エドガーは肉汁を一口飲んだ。額を押さえていた手が下りる。
「もう一口、いけそうですか」
「分からない」
「じゃあ、少し待ちます」
待つ間に松明が一つ消えた。
エドガーは椀の半分まで飲んだ。
返却札には『残食』ではなく、『夜食・半量摂取』と書かれた。
◇ ◇ ◇
翌朝、軍司令官ヴァルド・グラーフが厨房へ現れた。右頬に古い傷があり、食堂へ入るだけで兵士の背が伸びる。
「食事のために、兵を休ませたそうだな」
「一班だけです」
「料理で兵を甘やかすのか」
タクミは空にならなかった椀を見た。
「休ませたら弱くなるか、比べたいです」
ヴァルドの目が細くなる。
「弱くならなければ、続けるのか」
「僕が決めることではありません」
「では誰が決める」
タクミはベルンと教官を見た。
「毎日見ている人たちが、記録を見て」
ヴァルドはしばらく何も言わなかった。
軍司令官が沈黙すると、厨房の火の音まで大きく聞こえる。
やがて、彼は返却札を一枚取った。
『夜食・半量摂取』
その裏には、リディの字で『訓練復帰なし。

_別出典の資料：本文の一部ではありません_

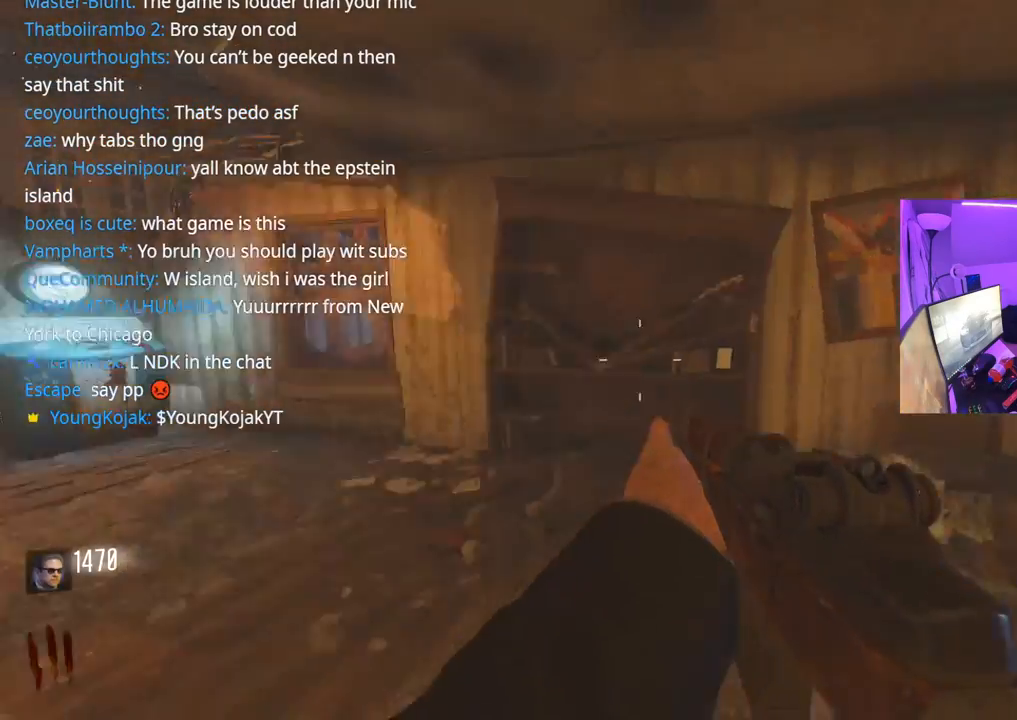
{"buttons": ["L3"], "left_stick": "up", "right_stick": "center", "events": [[83, "left_stick", "up-left"], [100, "right_stick", "center"], [167, "Y", "down"], [217, "left_stick", "up"], [233, "Y", "up"], [267, "L3", "down"], [300, "Y", "down"], [350, "L3", "up"], [350, "Y", "up"], [500, "L3", "down"]]}
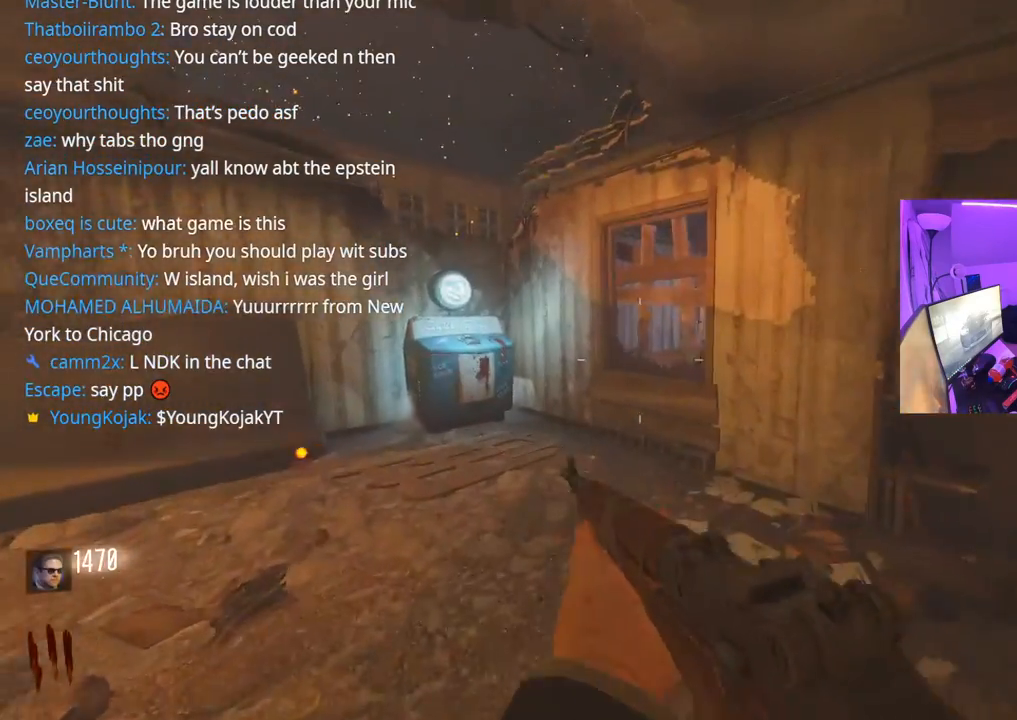
{"buttons": [], "left_stick": "up-left", "right_stick": "center", "events": [[117, "L3", "up"], [250, "L3", "down"], [250, "right_stick", "right"], [317, "left_stick", "up-left"], [467, "L3", "up"], [483, "right_stick", "center"]]}
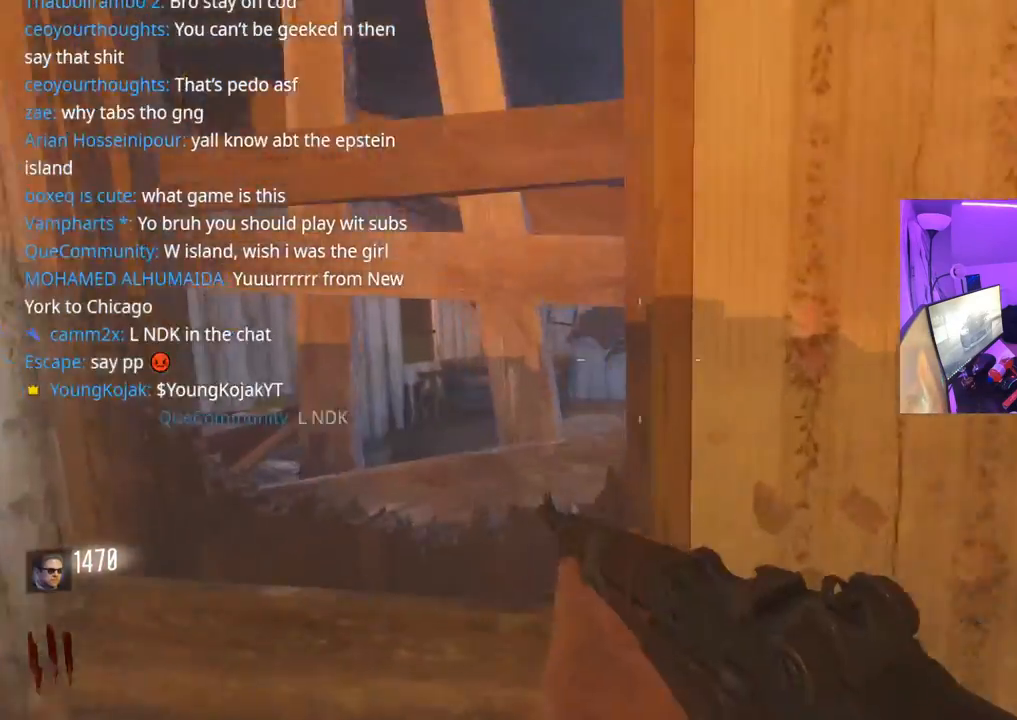
{"buttons": [], "left_stick": "center", "right_stick": "center", "events": [[50, "left_stick", "left"], [67, "right_stick", "right"], [333, "right_stick", "center"], [350, "left_stick", "center"], [433, "Y", "down"], [500, "Y", "up"]]}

宿舎で休息』と追記されている。
「一人のために、規則を変えるのか」
「一人で試して、皆に使えるかを見るんです」
「使えなければ」
「戻します」
「兵が倒れたら」
「料理だけでは止められません」
タクミは空にならなかった椀を片づけた。
「でも、倒れる前に食べられない人は見つけられるかもしれません」
ヴァルドの視線が、額に手を当てたまま宿舎へ戻るエドガーを追う。
「三日だ」
「一日ではなく?」
「お前が一日で決めるなと言った」
ルッツが横で小さく息を吐いた。
試験は、甘やかしではなく比較として始まった。